◆ INSTRUCTIONS TO FOLLOW:
Repeat each record word for word.

<<<<

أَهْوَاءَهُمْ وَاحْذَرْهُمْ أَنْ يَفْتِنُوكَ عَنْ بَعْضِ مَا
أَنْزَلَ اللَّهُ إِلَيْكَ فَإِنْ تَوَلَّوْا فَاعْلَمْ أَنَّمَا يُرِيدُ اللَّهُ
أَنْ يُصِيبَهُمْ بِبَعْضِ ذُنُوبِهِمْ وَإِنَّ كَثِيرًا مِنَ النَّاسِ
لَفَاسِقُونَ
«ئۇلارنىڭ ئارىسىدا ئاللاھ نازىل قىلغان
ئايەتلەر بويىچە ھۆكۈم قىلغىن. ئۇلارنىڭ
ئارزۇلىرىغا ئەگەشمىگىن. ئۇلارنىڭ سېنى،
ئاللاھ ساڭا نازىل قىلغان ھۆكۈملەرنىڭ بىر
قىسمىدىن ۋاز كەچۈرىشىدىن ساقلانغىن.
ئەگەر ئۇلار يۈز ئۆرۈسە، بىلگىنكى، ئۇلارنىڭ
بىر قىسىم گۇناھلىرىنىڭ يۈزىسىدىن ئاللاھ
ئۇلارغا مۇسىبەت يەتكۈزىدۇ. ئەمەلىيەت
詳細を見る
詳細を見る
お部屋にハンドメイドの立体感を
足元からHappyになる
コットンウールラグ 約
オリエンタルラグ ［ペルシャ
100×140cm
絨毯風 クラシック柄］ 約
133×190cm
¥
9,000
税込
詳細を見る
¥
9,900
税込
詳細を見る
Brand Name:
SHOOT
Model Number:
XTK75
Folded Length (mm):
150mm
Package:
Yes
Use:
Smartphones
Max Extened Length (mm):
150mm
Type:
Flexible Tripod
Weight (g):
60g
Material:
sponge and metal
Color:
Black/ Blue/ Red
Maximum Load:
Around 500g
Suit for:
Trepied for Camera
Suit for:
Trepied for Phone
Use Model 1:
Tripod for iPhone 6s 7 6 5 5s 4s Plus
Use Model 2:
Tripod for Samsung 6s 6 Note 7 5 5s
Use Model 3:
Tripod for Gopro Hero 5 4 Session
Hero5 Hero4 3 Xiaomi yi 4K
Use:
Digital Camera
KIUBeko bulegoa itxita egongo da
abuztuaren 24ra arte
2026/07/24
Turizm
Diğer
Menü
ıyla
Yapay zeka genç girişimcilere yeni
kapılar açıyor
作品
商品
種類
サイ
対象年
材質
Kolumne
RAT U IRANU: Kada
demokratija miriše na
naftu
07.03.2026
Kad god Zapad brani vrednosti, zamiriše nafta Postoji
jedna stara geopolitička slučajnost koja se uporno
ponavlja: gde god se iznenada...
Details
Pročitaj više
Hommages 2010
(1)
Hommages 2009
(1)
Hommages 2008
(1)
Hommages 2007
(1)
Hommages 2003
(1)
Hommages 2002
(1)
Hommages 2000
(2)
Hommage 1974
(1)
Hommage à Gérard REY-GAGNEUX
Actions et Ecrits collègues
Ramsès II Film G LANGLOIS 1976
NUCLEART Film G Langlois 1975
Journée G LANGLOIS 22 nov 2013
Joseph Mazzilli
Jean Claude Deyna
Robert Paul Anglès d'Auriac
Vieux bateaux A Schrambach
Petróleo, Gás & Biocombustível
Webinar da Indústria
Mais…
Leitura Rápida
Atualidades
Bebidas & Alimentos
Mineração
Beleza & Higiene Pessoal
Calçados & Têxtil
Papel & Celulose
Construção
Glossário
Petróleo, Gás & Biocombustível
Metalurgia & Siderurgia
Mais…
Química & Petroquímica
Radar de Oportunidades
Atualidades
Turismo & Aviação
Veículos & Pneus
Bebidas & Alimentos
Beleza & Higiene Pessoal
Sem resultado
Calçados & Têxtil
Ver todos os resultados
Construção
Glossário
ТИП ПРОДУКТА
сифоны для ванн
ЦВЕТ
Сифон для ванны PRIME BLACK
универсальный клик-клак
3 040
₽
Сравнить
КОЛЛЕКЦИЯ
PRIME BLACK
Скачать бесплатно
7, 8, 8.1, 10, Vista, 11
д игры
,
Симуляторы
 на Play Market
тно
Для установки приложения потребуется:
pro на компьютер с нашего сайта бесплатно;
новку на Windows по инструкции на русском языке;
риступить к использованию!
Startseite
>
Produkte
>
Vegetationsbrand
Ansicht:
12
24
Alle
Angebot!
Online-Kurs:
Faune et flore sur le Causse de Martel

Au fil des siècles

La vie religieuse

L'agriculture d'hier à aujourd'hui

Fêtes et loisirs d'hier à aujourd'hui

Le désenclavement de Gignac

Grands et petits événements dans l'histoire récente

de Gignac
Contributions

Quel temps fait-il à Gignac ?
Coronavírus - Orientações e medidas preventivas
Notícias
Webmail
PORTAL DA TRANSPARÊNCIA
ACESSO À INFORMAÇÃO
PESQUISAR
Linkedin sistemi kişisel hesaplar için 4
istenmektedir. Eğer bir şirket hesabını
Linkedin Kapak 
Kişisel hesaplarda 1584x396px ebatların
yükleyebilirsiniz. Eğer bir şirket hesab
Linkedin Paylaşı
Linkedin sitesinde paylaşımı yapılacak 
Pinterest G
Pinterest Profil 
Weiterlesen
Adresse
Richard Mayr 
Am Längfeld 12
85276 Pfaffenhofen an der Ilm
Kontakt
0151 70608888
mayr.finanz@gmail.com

>>>>

◆ ANSWER SECTION:
أَهْوَاءَهُمْ وَاحْذَرْهُمْ أَنْ يَفْتِنُوكَ عَنْ بَعْضِ مَا
أَنْزَلَ اللَّهُ إِلَيْكَ فَإِنْ تَوَلَّوْا فَاعْلَمْ أَنَّمَا يُرِيدُ اللَّهُ
أَنْ يُصِيبَهُمْ بِبَعْضِ ذُنُوبِهِمْ وَإِنَّ كَثِيرًا مِنَ النَّاسِ
لَفَاسِقُونَ
«ئۇلارنىڭ ئارىسىدا ئاللاھ نازىل قىلغان
ئايەتلەر بويىچە ھۆكۈم قىلغىن. ئۇلارنىڭ
ئارزۇلىرىغا ئەگەشمىگىن. ئۇلارنىڭ سېنى،
ئاللاھ ساڭا نازىل قىلغان ھۆكۈملەرنىڭ بىر
قىسمىدىن ۋاز كەچۈرىشىدىن ساقلانغىن.
ئەگەر ئۇلار يۈز ئۆرۈسە، بىلگىنكى، ئۇلارنىڭ
بىر قىسىم گۇناھلىرىنىڭ يۈزىسىدىن ئاللاھ
ئۇلارغا مۇسىبەت يەتكۈزىدۇ. ئەمەلىيەت
詳細を見る
詳細を見る
お部屋にハンドメイドの立体感を
足元からHappyになる
コットンウールラグ 約
オリエンタルラグ ［ペルシャ
100×140cm
絨毯風 クラシック柄］ 約
133×190cm
¥
9,000
税込
詳細を見る
¥
9,900
税込
詳細を見る
Brand Name:
SHOOT
Model Number:
XTK75
Folded Length (mm):
150mm
Package:
Yes
Use:
Smartphones
Max Extened Length (mm):
150mm
Type:
Flexible Tripod
Weight (g):
60g
Material:
sponge and metal
Color:
Black/ Blue/ Red
Maximum Load:
Around 500g
Suit for:
Trepied for Camera
Suit for:
Trepied for Phone
Use Model 1:
Tripod for iPhone 6s 7 6 5 5s 4s Plus
Use Model 2:
Tripod for Samsung 6s 6 Note 7 5 5s
Use Model 3:
Tripod for Gopro Hero 5 4 Session
Hero5 Hero4 3 Xiaomi yi 4K
Use:
Digital Camera
KIUBeko bulegoa itxita egongo da
abuztuaren 24ra arte
2026/07/24
Turizm
Diğer
Menü
ıyla
Yapay zeka genç girişimcilere yeni
kapılar açıyor
作品
商品
種類
サイ
対象年
材質
Kolumne
RAT U IRANU: Kada
demokratija miriše na
naftu
07.03.2026
Kad god Zapad brani vrednosti, zamiriše nafta Postoji
jedna stara geopolitička slučajnost koja se uporno
ponavlja: gde god se iznenada...
Details
Pročitaj više
Hommages 2010
(1)
Hommages 2009
(1)
Hommages 2008
(1)
Hommages 2007
(1)
Hommages 2003
(1)
Hommages 2002
(1)
Hommages 2000
(2)
Hommage 1974
(1)
Hommage à Gérard REY-GAGNEUX
Actions et Ecrits collègues
Ramsès II Film G LANGLOIS 1976
NUCLEART Film G Langlois 1975
Journée G LANGLOIS 22 nov 2013
Joseph Mazzilli
Jean Claude Deyna
Robert Paul Anglès d'Auriac
Vieux bateaux A Schrambach
Petróleo, Gás & Biocombustível
Webinar da Indústria
Mais…
Leitura Rápida
Atualidades
Bebidas & Alimentos
Mineração
Beleza & Higiene Pessoal
Calçados & Têxtil
Papel & Celulose
Construção
Glossário
Petróleo, Gás & Biocombustível
Metalurgia & Siderurgia
Mais…
Química & Petroquímica
Radar de Oportunidades
Atualidades
Turismo & Aviação
Veículos & Pneus
Bebidas & Alimentos
Beleza & Higiene Pessoal
Sem resultado
Calçados & Têxtil
Ver todos os resultados
Construção
Glossário
ТИП ПРОДУКТА
сифоны для ванн
ЦВЕТ
Сифон для ванны PRIME BLACK
универсальный клик-клак
3 040
₽
Сравнить
КОЛЛЕКЦИЯ
PRIME BLACK
Скачать бесплатно
7, 8, 8.1, 10, Vista, 11
д игры
,
Симуляторы
 на Play Market
тно
Для установки приложения потребуется:
pro на компьютер с нашего сайта бесплатно;
новку на Windows по инструкции на русском языке;
риступить к использованию!
Startseite
>
Produkte
>
Vegetationsbrand
Ansicht:
12
24
Alle
Angebot!
Online-Kurs:
Faune et flore sur le Causse de Martel

Au fil des siècles

La vie religieuse

L'agriculture d'hier à aujourd'hui

Fêtes et loisirs d'hier à aujourd'hui

Le désenclavement de Gignac

Grands et petits événements dans l'histoire récente

de Gignac
Contributions

Quel temps fait-il à Gignac ?
Coronavírus - Orientações e medidas preventivas
Notícias
Webmail
PORTAL DA TRANSPARÊNCIA
ACESSO À INFORMAÇÃO
PESQUISAR
Linkedin sistemi kişisel hesaplar için 4
istenmektedir. Eğer bir şirket hesabını
Linkedin Kapak 
Kişisel hesaplarda 1584x396px ebatların
yükleyebilirsiniz. Eğer bir şirket hesab
Linkedin Paylaşı
Linkedin sitesinde paylaşımı yapılacak 
Pinterest G
Pinterest Profil 
Weiterlesen
Adresse
Richard Mayr 
Am Längfeld 12
85276 Pfaffenhofen an der Ilm
Kontakt
0151 70608888
mayr.finanz@gmail.com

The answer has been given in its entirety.